> **EXERCISE**
Your answer must contain each line of the data, copied exactly.

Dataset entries
Content starts

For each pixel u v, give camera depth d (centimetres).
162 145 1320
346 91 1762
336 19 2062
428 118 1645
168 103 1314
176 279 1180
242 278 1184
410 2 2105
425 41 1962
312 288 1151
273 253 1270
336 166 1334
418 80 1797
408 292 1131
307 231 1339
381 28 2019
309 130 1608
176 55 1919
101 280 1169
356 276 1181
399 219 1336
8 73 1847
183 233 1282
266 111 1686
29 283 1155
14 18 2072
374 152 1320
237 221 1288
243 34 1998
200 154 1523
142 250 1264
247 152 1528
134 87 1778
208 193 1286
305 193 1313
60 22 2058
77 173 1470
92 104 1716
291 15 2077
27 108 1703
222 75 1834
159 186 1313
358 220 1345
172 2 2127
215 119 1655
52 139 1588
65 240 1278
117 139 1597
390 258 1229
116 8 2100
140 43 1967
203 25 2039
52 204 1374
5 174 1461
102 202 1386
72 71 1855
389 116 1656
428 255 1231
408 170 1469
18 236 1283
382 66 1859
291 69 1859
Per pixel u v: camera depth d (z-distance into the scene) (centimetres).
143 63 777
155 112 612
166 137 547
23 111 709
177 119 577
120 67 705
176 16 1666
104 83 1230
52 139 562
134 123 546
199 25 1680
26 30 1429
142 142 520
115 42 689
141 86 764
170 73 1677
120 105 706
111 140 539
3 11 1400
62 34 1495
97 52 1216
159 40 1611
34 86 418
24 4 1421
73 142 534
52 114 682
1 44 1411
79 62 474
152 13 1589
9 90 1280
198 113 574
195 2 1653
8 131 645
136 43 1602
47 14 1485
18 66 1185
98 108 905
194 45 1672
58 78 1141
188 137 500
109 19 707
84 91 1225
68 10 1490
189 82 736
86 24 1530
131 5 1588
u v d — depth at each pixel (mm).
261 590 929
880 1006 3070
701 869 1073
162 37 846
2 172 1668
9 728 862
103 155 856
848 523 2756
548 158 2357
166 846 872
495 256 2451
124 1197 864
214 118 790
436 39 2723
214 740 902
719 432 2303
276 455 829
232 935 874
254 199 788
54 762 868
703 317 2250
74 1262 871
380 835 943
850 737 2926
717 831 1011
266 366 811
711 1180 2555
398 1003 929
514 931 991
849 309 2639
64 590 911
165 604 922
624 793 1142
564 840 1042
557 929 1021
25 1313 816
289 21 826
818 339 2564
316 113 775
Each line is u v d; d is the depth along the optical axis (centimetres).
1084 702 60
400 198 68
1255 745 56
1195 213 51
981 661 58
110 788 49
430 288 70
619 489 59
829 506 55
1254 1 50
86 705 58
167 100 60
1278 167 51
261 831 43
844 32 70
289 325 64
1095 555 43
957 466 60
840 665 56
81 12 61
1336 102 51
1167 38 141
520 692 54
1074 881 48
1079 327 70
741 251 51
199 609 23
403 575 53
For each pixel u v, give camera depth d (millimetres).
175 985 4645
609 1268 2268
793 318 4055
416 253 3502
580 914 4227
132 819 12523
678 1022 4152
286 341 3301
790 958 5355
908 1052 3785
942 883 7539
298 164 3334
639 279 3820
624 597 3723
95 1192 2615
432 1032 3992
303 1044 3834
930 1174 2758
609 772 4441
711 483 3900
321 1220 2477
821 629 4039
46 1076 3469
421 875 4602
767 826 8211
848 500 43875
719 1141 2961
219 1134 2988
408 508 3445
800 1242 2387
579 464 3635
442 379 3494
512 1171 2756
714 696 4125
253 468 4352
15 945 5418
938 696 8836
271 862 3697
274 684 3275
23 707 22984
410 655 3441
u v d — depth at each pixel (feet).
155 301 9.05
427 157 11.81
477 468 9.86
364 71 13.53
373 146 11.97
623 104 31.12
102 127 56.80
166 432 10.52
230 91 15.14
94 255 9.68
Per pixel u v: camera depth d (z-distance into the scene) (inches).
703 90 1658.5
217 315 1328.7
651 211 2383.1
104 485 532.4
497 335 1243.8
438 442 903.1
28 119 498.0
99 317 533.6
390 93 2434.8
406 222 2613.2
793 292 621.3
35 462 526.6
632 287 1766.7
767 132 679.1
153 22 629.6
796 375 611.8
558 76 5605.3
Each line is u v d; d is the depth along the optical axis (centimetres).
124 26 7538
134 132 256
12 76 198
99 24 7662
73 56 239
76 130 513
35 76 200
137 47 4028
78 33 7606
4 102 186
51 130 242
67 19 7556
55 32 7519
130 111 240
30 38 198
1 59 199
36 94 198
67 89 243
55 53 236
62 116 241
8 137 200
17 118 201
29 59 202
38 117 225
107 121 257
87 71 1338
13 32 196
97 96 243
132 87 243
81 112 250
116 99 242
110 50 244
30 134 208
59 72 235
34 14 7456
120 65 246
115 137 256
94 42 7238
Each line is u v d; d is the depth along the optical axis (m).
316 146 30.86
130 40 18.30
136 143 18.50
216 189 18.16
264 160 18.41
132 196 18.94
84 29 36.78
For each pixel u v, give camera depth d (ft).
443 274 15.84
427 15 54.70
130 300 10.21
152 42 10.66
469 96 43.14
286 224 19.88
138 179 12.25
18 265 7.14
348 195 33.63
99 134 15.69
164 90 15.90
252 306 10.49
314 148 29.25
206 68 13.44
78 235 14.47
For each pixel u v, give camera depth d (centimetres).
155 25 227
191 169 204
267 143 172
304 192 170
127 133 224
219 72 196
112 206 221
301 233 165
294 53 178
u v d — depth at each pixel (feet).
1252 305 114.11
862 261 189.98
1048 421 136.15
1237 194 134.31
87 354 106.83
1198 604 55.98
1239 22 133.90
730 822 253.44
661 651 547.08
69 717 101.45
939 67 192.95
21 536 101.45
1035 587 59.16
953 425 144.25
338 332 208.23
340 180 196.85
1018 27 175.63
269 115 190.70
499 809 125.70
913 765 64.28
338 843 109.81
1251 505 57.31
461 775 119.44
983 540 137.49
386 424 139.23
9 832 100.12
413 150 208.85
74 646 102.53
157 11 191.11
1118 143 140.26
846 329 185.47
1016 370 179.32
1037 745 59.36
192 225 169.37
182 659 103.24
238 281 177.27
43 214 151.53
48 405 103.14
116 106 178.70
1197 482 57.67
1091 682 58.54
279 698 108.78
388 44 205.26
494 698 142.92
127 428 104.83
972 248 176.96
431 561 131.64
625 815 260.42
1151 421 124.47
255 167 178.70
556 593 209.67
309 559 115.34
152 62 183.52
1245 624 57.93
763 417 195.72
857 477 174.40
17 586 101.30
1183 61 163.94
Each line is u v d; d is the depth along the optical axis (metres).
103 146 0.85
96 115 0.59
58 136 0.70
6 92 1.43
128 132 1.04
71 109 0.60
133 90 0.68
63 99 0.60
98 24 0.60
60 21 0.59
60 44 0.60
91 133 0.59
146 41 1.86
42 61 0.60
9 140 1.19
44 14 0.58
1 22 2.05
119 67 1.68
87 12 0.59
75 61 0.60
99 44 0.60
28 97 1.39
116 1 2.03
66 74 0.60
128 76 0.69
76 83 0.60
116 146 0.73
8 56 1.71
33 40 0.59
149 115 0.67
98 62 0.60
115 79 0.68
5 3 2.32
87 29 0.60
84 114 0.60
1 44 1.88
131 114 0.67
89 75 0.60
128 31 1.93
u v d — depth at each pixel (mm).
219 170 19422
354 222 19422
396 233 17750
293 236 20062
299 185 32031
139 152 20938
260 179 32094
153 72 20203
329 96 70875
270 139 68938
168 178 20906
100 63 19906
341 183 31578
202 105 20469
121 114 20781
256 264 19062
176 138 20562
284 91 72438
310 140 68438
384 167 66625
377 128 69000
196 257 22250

Content ends

> **WRITTEN SOLUTION**
For each pixel u v, give camera depth d (centimetres).
162 145 1320
346 91 1762
336 19 2062
428 118 1645
168 103 1314
176 279 1180
242 278 1184
410 2 2105
425 41 1962
312 288 1151
273 253 1270
336 166 1334
418 80 1797
408 292 1131
307 231 1339
381 28 2019
309 130 1608
176 55 1919
101 280 1169
356 276 1181
399 219 1336
8 73 1847
183 233 1282
266 111 1686
29 283 1155
14 18 2072
374 152 1320
237 221 1288
243 34 1998
200 154 1523
142 250 1264
247 152 1528
134 87 1778
208 193 1286
305 193 1313
60 22 2058
77 173 1470
92 104 1716
291 15 2077
27 108 1703
222 75 1834
159 186 1313
358 220 1345
172 2 2127
215 119 1655
52 139 1588
65 240 1278
117 139 1597
390 258 1229
116 8 2100
140 43 1967
203 25 2039
52 204 1374
5 174 1461
102 202 1386
72 71 1855
389 116 1656
428 255 1231
408 170 1469
18 236 1283
382 66 1859
291 69 1859
Per pixel u v: camera depth d (z-distance into the scene) (centimetres).
143 63 777
155 112 612
166 137 547
23 111 709
177 119 577
120 67 705
176 16 1666
104 83 1230
52 139 562
134 123 546
199 25 1680
26 30 1429
142 142 520
115 42 689
141 86 764
170 73 1677
120 105 706
111 140 539
3 11 1400
62 34 1495
97 52 1216
159 40 1611
34 86 418
24 4 1421
73 142 534
52 114 682
1 44 1411
79 62 474
152 13 1589
9 90 1280
198 113 574
195 2 1653
8 131 645
136 43 1602
47 14 1485
18 66 1185
98 108 905
194 45 1672
58 78 1141
188 137 500
109 19 707
84 91 1225
68 10 1490
189 82 736
86 24 1530
131 5 1588
u v d — depth at each pixel (mm).
261 590 929
880 1006 3070
701 869 1073
162 37 846
2 172 1668
9 728 862
103 155 856
848 523 2756
548 158 2357
166 846 872
495 256 2451
124 1197 864
214 118 790
436 39 2723
214 740 902
719 432 2303
276 455 829
232 935 874
254 199 788
54 762 868
703 317 2250
74 1262 871
380 835 943
850 737 2926
717 831 1011
266 366 811
711 1180 2555
398 1003 929
514 931 991
849 309 2639
64 590 911
165 604 922
624 793 1142
564 840 1042
557 929 1021
25 1313 816
289 21 826
818 339 2564
316 113 775
Each line is u v d; d is the depth along the optical axis (centimetres).
1084 702 60
400 198 68
1255 745 56
1195 213 51
981 661 58
110 788 49
430 288 70
619 489 59
829 506 55
1254 1 50
86 705 58
167 100 60
1278 167 51
261 831 43
844 32 70
289 325 64
1095 555 43
957 466 60
840 665 56
81 12 61
1336 102 51
1167 38 141
520 692 54
1074 881 48
1079 327 70
741 251 51
199 609 23
403 575 53
For each pixel u v, give camera depth d (millimetres).
175 985 4645
609 1268 2268
793 318 4055
416 253 3502
580 914 4227
132 819 12523
678 1022 4152
286 341 3301
790 958 5355
908 1052 3785
942 883 7539
298 164 3334
639 279 3820
624 597 3723
95 1192 2615
432 1032 3992
303 1044 3834
930 1174 2758
609 772 4441
711 483 3900
321 1220 2477
821 629 4039
46 1076 3469
421 875 4602
767 826 8211
848 500 43875
719 1141 2961
219 1134 2988
408 508 3445
800 1242 2387
579 464 3635
442 379 3494
512 1171 2756
714 696 4125
253 468 4352
15 945 5418
938 696 8836
271 862 3697
274 684 3275
23 707 22984
410 655 3441
u v d — depth at each pixel (feet).
155 301 9.05
427 157 11.81
477 468 9.86
364 71 13.53
373 146 11.97
623 104 31.12
102 127 56.80
166 432 10.52
230 91 15.14
94 255 9.68
Per pixel u v: camera depth d (z-distance into the scene) (inches).
703 90 1658.5
217 315 1328.7
651 211 2383.1
104 485 532.4
497 335 1243.8
438 442 903.1
28 119 498.0
99 317 533.6
390 93 2434.8
406 222 2613.2
793 292 621.3
35 462 526.6
632 287 1766.7
767 132 679.1
153 22 629.6
796 375 611.8
558 76 5605.3
Each line is u v d; d is the depth along the optical axis (centimetres).
124 26 7538
134 132 256
12 76 198
99 24 7662
73 56 239
76 130 513
35 76 200
137 47 4028
78 33 7606
4 102 186
51 130 242
67 19 7556
55 32 7519
130 111 240
30 38 198
1 59 199
36 94 198
67 89 243
55 53 236
62 116 241
8 137 200
17 118 201
29 59 202
38 117 225
107 121 257
87 71 1338
13 32 196
97 96 243
132 87 243
81 112 250
116 99 242
110 50 244
30 134 208
59 72 235
34 14 7456
120 65 246
115 137 256
94 42 7238
Each line is u v d; d is the depth along the optical axis (m).
316 146 30.86
130 40 18.30
136 143 18.50
216 189 18.16
264 160 18.41
132 196 18.94
84 29 36.78
For each pixel u v, give camera depth d (ft).
443 274 15.84
427 15 54.70
130 300 10.21
152 42 10.66
469 96 43.14
286 224 19.88
138 179 12.25
18 265 7.14
348 195 33.63
99 134 15.69
164 90 15.90
252 306 10.49
314 148 29.25
206 68 13.44
78 235 14.47
For each pixel u v, give camera depth d (centimetres).
155 25 227
191 169 204
267 143 172
304 192 170
127 133 224
219 72 196
112 206 221
301 233 165
294 53 178
u v d — depth at each pixel (feet).
1252 305 114.11
862 261 189.98
1048 421 136.15
1237 194 134.31
87 354 106.83
1198 604 55.98
1239 22 133.90
730 822 253.44
661 651 547.08
69 717 101.45
939 67 192.95
21 536 101.45
1035 587 59.16
953 425 144.25
338 332 208.23
340 180 196.85
1018 27 175.63
269 115 190.70
499 809 125.70
913 765 64.28
338 843 109.81
1251 505 57.31
461 775 119.44
983 540 137.49
386 424 139.23
9 832 100.12
413 150 208.85
74 646 102.53
157 11 191.11
1118 143 140.26
846 329 185.47
1016 370 179.32
1037 745 59.36
192 225 169.37
182 659 103.24
238 281 177.27
43 214 151.53
48 405 103.14
116 106 178.70
1197 482 57.67
1091 682 58.54
279 698 108.78
388 44 205.26
494 698 142.92
127 428 104.83
972 248 176.96
431 561 131.64
625 815 260.42
1151 421 124.47
255 167 178.70
556 593 209.67
309 559 115.34
152 62 183.52
1245 624 57.93
763 417 195.72
857 477 174.40
17 586 101.30
1183 61 163.94
Each line is u v d; d is the depth along the optical axis (metres).
103 146 0.85
96 115 0.59
58 136 0.70
6 92 1.43
128 132 1.04
71 109 0.60
133 90 0.68
63 99 0.60
98 24 0.60
60 21 0.59
60 44 0.60
91 133 0.59
146 41 1.86
42 61 0.60
9 140 1.19
44 14 0.58
1 22 2.05
119 67 1.68
87 12 0.59
75 61 0.60
99 44 0.60
28 97 1.39
116 1 2.03
66 74 0.60
128 76 0.69
76 83 0.60
116 146 0.73
8 56 1.71
33 40 0.59
149 115 0.67
98 62 0.60
115 79 0.68
5 3 2.32
87 29 0.60
84 114 0.60
1 44 1.88
131 114 0.67
89 75 0.60
128 31 1.93
u v d — depth at each pixel (mm).
219 170 19422
354 222 19422
396 233 17750
293 236 20062
299 185 32031
139 152 20938
260 179 32094
153 72 20203
329 96 70875
270 139 68938
168 178 20906
100 63 19906
341 183 31578
202 105 20469
121 114 20781
256 264 19062
176 138 20562
284 91 72438
310 140 68438
384 167 66625
377 128 69000
196 257 22250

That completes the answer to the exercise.